Fiberlink 360 can be used to monitor usage, according to this InformationWeek report on Continental's adoption of the product:
With Fiberlink, Continental also can monitor usage...
But IW adds that usage-monitoring is to enable the company to switch off laptops that are hogging expensive bandwidth, not to keep an eye on errant workers. A GSK representative denied reps were being monitored:
GSK is using Fiberlink e360 to provide remote computer access for in-house and field employees alike. Previously, GSK users had to choose between two different tools for remote access. This single option is simpler and, based on employee feedback, more reliable. Nothing (location, time online, etc) is monitored at the individual user level.
Not all reps are buying the conspiracy theory.
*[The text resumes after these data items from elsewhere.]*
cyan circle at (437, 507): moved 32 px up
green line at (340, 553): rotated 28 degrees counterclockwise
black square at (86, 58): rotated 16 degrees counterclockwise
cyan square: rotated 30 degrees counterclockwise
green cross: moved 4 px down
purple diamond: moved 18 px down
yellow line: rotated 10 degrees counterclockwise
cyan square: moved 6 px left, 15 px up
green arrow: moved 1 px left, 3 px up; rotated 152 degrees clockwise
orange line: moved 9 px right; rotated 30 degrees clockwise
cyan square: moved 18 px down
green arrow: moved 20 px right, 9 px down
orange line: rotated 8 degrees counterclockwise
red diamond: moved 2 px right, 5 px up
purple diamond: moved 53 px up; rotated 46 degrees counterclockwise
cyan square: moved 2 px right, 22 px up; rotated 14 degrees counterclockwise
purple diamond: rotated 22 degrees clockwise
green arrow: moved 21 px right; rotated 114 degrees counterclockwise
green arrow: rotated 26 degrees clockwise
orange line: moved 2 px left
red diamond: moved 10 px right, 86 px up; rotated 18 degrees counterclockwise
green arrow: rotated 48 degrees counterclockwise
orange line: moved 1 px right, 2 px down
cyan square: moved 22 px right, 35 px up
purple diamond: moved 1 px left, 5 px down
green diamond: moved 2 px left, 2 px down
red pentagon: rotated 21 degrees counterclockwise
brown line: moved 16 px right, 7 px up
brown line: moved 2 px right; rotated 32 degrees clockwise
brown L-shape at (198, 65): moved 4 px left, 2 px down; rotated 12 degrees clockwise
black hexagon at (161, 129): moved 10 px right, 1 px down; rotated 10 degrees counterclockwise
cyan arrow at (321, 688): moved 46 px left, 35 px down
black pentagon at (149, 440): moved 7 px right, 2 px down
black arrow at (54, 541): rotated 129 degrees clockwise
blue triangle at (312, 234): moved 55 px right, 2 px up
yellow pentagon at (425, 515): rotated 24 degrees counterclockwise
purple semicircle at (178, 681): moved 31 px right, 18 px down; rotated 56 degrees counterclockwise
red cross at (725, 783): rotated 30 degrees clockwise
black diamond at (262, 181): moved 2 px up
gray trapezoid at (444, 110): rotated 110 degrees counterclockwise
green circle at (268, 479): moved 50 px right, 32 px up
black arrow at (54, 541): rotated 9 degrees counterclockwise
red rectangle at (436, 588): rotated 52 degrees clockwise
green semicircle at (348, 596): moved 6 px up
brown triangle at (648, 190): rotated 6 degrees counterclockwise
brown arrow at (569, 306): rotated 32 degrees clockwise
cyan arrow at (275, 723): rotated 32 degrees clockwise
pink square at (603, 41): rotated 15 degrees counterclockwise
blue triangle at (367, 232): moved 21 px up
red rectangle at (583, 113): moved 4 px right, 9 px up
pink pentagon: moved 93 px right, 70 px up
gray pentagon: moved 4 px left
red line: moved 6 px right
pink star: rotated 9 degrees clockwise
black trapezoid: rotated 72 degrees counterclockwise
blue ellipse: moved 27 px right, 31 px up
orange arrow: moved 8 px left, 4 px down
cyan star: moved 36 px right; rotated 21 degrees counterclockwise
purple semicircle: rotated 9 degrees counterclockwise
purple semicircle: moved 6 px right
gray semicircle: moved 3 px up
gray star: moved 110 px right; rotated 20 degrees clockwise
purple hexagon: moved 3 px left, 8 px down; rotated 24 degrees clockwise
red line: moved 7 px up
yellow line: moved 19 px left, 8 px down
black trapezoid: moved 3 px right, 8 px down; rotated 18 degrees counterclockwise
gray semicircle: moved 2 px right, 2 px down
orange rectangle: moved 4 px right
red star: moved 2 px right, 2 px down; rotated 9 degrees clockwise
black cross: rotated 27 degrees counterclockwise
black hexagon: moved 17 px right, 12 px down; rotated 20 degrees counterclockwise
Says one:
Are you people complete dimwits or just paranoid schizophrenics? Fiberlink is not an "Eagle Eye" software program sent from the future. If you are working from 8:30 - 5, then you should have nothing to hide.
Perhaps. Fiberlink's own website offers a similar product called Maas360:
The MaaS360 Control Service gives you unprecedented monitoring and control of laptops "in the wild," even if they rarely ever connect to the corporate network.
Drug reps have historically been paranoid about what their bosses know about their work habits because they spend a huge amount of unmonitored time on the road. In the past, sales reps have often taken advantage of their independence by not working as hard as they needed to, according to Jamie Reidy's book Hard Sell. Reidy claims he could phone in to work even when he was on vacation when he worked as a rep at Pfizer.

Better play it safe, GSK-ers, when you're using the company machine. (GSK did not immediately respond to a request for comment.) See above.